Dünyanın öbür uçundan Bill Gates kendi işini bırakmış bu ve benzeri işlerle uğraşıyor. 

Dünyaca ünlü Nükleer bilimci Digby McDonald, ‘Küresel ısınma’ Projesinin aslında nüfus azaltma planı olduğunu söylüyor. Bir TV programında uygulamalı olarak karbondioksidin sıcaklık değişimine etkisinin olmadığını göstermiş. Roma döneminde sıcaklığın şimdikinden 2-4 derece daha yüksek olduğunu vurgulamış. 

İklim krizi, küresel ısınma, buna dayalı buzulların erimesi, okyanusların ve denizlerin yükselmesi, tedbir alınmazsa kıyı şeritlerinin sular altında kalacağı senaryoları çok konuşuluyor. Bu saydıklarımızda dünya milletleri olarak ortak tedbir alınmazsa yakın gelecekte olabilecek şeyler. 

Burada yanlış olan bu sayılanlara en çok sebep olan gelişmiş ülkeler olmasına rağmen bunların faturasını gelişmemiş ve gelişmekte olan ülkelere kesme çabaları. 

Yukarıda da bahsettiğim gibi, iklim krizini bahane ederek hayvancılık sonlandırmaya, tarımsal faaliyetler bitirilmeye çalışıldığı görünüyor.
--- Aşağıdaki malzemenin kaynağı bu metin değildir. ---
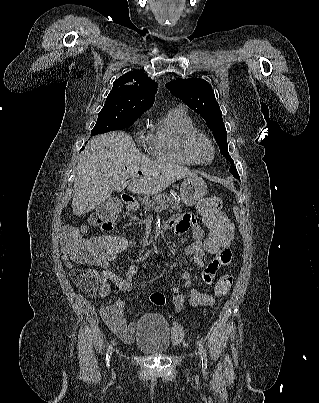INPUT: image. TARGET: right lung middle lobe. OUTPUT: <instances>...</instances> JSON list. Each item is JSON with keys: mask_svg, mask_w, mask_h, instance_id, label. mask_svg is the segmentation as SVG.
<instances>
[{"mask_svg": "<svg viewBox=\"0 0 319 403\" xmlns=\"http://www.w3.org/2000/svg\"><path fill=\"white\" fill-rule=\"evenodd\" d=\"M143 112L120 105H104L98 115L95 127L91 135L102 134L108 131H114L130 127Z\"/></svg>", "mask_w": 319, "mask_h": 403, "instance_id": "dd1d6c3e", "label": "right lung middle lobe"}]
</instances>
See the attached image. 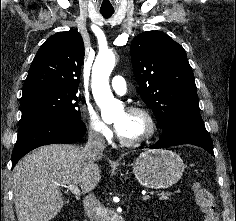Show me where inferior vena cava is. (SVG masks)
Here are the masks:
<instances>
[{"instance_id": "602c4592", "label": "inferior vena cava", "mask_w": 236, "mask_h": 221, "mask_svg": "<svg viewBox=\"0 0 236 221\" xmlns=\"http://www.w3.org/2000/svg\"><path fill=\"white\" fill-rule=\"evenodd\" d=\"M104 149V137L96 130L90 129L88 131V142L83 148V154L88 162L93 163L102 157ZM83 206L90 221H105L102 205L94 193L88 192L83 199Z\"/></svg>"}]
</instances>
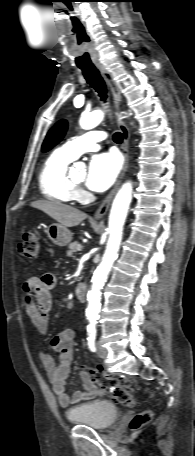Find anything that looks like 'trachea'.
Returning <instances> with one entry per match:
<instances>
[{"mask_svg": "<svg viewBox=\"0 0 195 456\" xmlns=\"http://www.w3.org/2000/svg\"><path fill=\"white\" fill-rule=\"evenodd\" d=\"M80 69L82 70L87 83L96 90L101 100L105 101L107 98V89L98 69L95 66L80 67ZM113 140L116 143H121L123 141V134L116 132L113 135Z\"/></svg>", "mask_w": 195, "mask_h": 456, "instance_id": "3493384b", "label": "trachea"}]
</instances>
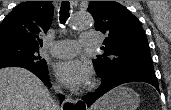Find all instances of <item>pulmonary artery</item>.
<instances>
[{
	"label": "pulmonary artery",
	"instance_id": "pulmonary-artery-1",
	"mask_svg": "<svg viewBox=\"0 0 171 110\" xmlns=\"http://www.w3.org/2000/svg\"><path fill=\"white\" fill-rule=\"evenodd\" d=\"M97 45V34L86 32L80 35L79 42L74 40H60L54 42L50 47V53L55 57L68 58L77 54L80 47H93Z\"/></svg>",
	"mask_w": 171,
	"mask_h": 110
}]
</instances>
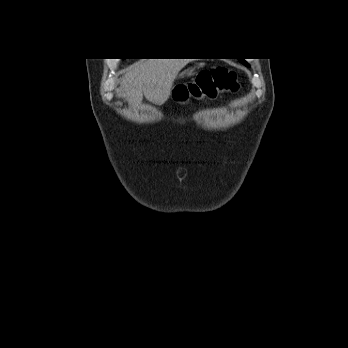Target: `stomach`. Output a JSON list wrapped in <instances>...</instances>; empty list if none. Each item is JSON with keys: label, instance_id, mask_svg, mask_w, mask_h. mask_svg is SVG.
Returning <instances> with one entry per match:
<instances>
[{"label": "stomach", "instance_id": "0dacf381", "mask_svg": "<svg viewBox=\"0 0 348 348\" xmlns=\"http://www.w3.org/2000/svg\"><path fill=\"white\" fill-rule=\"evenodd\" d=\"M194 74V71L192 69H188L183 72V76H192ZM173 90V89H172Z\"/></svg>", "mask_w": 348, "mask_h": 348}]
</instances>
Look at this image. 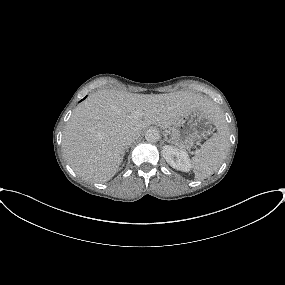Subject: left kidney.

Bu şekilde teknolojik olarak kendilerine bağımlı olan bu ülkeleri gıdada kendilerine bağımlı hale getirerek, daha kolay idare etmeyi amaçlıyorlar. 

Bu gelişmelere karşı biz de ülke olarak özellikle Avrupa ülkelerinin uyguladığı bu konuyla ilgili tedbirleri alıp uygulamak, hayvancılık ve toprak mahsullerinin üretimini daha modern hale getirip mevcut uygulamamızı sürdürmek, orman varlımızı korumak ve artırmak olmalıdır. 

Bize dayatmayla iklim kanunu çıkartmamız isteniyor. Bu kanunla ekonomik ve sosyal hayatımızı etkileyecek uygulamaların yapılması isteniyor. Şimdilik bu kanunun görüşülmesi ertelendi. Umuyoruz bir daha gündeme getirmezler. 

Dünyanın en güzel coğrafyasına sahip ülkemizi koruyalım, bizim başka vatanımız yok. 

Sevgiyle kalın.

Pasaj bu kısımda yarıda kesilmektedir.